RAT CITY – Tome 1
Dans un futur dévasté, un ancien soldat amputé aux pouvoirs inimaginables est le dernier espoir de l’humanité. Un spin-off futuriste à « Spawn » bourré d’adrénaline.
2107, la Troisième Guerre mondiale bat son plein même si elle ne dit pas son nom. Mutilés, certains soldats se voient offrir une nouvelle chance grâce à des prothèses cybernétiques à base de nanites (des nano-robots) qui empruntent autant à la magie qu’à la science. Peter Cairn, amputé des deux jambes, est de ceux là. Mais un black-out déclenché par un certain AI Simmons active chez lui d’étranges pouvoirs et mutations. Devenu un «Deviant», Peter Cairn se retrouve traqué par les puissances industrielles qui ont contribué à sa création.

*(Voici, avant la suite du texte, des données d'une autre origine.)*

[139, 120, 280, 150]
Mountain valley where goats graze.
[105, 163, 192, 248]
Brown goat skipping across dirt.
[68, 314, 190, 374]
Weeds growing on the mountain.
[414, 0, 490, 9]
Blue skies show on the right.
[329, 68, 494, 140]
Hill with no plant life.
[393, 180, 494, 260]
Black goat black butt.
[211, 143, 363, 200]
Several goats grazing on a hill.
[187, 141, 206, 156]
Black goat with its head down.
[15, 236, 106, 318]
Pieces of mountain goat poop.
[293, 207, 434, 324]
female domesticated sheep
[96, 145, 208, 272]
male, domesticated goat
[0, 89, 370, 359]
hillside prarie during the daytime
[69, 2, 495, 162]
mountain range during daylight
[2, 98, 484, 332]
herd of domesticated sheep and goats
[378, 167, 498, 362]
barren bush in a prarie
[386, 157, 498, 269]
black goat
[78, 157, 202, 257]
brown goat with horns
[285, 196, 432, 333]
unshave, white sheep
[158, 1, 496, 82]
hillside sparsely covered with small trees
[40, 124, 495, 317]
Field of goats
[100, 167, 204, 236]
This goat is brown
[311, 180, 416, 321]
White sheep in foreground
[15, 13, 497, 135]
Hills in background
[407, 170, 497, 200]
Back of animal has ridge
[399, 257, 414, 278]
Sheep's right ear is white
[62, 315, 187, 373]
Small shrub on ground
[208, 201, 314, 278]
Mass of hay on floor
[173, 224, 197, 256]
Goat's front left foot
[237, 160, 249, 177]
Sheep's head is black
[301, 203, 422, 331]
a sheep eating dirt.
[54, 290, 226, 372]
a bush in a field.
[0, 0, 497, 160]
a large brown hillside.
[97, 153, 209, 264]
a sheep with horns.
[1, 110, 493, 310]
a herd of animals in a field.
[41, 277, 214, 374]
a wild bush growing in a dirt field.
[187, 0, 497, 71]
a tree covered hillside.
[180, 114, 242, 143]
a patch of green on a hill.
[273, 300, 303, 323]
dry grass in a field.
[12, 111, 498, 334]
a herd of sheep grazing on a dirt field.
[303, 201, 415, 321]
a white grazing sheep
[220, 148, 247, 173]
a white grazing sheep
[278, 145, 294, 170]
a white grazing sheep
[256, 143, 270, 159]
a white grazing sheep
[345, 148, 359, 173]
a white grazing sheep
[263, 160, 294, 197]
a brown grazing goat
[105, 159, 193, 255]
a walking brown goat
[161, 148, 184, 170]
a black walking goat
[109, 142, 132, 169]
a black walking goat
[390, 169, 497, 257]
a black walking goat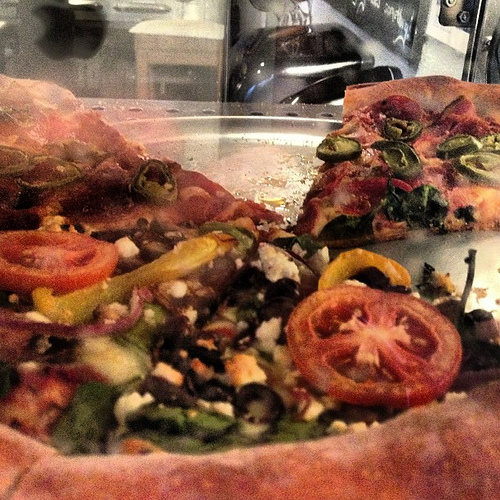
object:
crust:
[343, 71, 499, 126]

Dérivée de « Spawn », cette nouvelle série cyberpunk est écrite par Erica Schultz, connue pour son travail sur « The deadliest bouquet » et « Moon Knight: black, white and blood ») et dessinée par Zé Carlos (« Captain America » et « Strange Academy: Moon Knight »). Le cadre, pas si éloigné dans le temps que le notre, donne à voir un monde ravagé et des cyborgs assez spectaculaires, hybrides étranges entre technologie et forces infernales où la perte d’humanité ne vient plus d’un pacte démoniaque, mais d’un système industriel dominé par les corporations et la technologie qui transforme les corps et les individus en simples ressources.
Sur fond de transhumanisme et de quête d’identité, l’univers décrit s’avère donc assez riche tandis que visuellement le lecteur en prend plein les yeux avec des scènes d’action nerveuses et des décors urbains immersifs. Le trop-plein de couleurs saturées et fluo fatigue assez vite néanmoins.
Dessinateur: Zé Carlos – Scénariste: Erica Schultz – Editeur: Delcourt, collection Contrebande – Prix: 32,95 euros.